> What needs to be done: Reproduce verbatim everything in the items below, from the line containing "Central Federal District" down to the line containing "At which category", including both of those lines.

Records taken from a data source
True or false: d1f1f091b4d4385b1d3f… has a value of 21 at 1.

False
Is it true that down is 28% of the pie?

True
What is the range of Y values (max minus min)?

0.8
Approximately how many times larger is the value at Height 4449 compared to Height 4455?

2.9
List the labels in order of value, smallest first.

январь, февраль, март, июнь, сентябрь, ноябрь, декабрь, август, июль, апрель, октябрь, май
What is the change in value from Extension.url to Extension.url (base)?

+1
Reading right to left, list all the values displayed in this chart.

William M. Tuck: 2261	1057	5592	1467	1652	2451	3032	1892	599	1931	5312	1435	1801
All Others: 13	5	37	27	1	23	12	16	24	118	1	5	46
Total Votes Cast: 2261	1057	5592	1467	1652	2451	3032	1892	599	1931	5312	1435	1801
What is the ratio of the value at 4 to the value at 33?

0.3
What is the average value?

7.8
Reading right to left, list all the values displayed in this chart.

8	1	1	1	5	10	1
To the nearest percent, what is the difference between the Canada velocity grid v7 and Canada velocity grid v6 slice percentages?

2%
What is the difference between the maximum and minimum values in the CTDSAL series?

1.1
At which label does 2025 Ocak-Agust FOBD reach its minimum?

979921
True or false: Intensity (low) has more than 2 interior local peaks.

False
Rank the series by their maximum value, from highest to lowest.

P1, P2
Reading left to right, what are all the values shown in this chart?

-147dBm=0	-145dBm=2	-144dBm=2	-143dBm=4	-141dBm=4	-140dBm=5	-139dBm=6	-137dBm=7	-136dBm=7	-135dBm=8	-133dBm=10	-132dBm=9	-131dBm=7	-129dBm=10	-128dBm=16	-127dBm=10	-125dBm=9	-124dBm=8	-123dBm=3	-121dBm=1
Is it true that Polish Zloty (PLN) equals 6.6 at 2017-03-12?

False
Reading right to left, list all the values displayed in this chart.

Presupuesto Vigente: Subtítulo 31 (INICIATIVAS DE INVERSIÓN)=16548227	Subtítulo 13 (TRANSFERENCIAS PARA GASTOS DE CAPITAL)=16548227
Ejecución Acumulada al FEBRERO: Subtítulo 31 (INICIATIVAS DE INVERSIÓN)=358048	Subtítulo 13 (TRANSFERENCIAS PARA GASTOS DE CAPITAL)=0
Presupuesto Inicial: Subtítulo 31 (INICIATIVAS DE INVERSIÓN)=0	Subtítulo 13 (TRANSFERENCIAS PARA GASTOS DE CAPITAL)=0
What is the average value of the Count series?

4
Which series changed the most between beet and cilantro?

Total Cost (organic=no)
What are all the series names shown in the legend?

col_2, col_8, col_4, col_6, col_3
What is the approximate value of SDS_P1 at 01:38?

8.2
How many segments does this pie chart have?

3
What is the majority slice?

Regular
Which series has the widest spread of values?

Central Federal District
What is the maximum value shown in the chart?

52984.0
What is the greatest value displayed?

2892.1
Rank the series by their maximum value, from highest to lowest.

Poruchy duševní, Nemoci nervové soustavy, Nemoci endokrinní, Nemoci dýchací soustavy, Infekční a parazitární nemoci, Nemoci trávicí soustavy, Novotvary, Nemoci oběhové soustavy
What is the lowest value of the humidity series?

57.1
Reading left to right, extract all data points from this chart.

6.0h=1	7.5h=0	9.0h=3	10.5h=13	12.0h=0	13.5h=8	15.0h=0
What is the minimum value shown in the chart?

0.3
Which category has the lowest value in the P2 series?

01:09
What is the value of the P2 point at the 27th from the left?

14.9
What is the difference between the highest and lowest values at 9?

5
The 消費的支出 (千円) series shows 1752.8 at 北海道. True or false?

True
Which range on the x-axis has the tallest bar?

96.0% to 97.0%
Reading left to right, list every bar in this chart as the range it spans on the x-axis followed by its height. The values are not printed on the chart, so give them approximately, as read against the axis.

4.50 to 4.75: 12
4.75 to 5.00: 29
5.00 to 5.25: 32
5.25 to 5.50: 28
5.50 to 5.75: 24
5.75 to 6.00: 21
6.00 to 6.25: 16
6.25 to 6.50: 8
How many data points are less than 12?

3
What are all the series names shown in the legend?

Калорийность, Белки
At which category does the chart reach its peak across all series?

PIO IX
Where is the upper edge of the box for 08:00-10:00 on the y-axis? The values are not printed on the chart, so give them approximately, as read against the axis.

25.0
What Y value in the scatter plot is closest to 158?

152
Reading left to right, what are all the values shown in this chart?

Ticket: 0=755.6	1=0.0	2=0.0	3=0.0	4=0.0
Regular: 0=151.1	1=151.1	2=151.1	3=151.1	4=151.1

> Exercise answer:
Central Federal District
What is the maximum value shown in the chart?

52984.0
What is the greatest value displayed?

2892.1
Rank the series by their maximum value, from highest to lowest.

Poruchy duševní, Nemoci nervové soustavy, Nemoci endokrinní, Nemoci dýchací soustavy, Infekční a parazitární nemoci, Nemoci trávicí soustavy, Novotvary, Nemoci oběhové soustavy
What is the lowest value of the humidity series?

57.1
Reading left to right, extract all data points from this chart.

6.0h=1	7.5h=0	9.0h=3	10.5h=13	12.0h=0	13.5h=8	15.0h=0
What is the minimum value shown in the chart?

0.3
Which category has the lowest value in the P2 series?

01:09
What is the value of the P2 point at the 27th from the left?

14.9
What is the difference between the highest and lowest values at 9?

5
The 消費的支出 (千円) series shows 1752.8 at 北海道. True or false?

True
Which range on the x-axis has the tallest bar?

96.0% to 97.0%
Reading left to right, list every bar in this chart as the range it spans on the x-axis followed by its height. The values are not printed on the chart, so give them approximately, as read against the axis.

4.50 to 4.75: 12
4.75 to 5.00: 29
5.00 to 5.25: 32
5.25 to 5.50: 28
5.50 to 5.75: 24
5.75 to 6.00: 21
6.00 to 6.25: 16
6.25 to 6.50: 8
How many data points are less than 12?

3
What are all the series names shown in the legend?

Калорийность, Белки
At which category does the chart reach its peak across all series?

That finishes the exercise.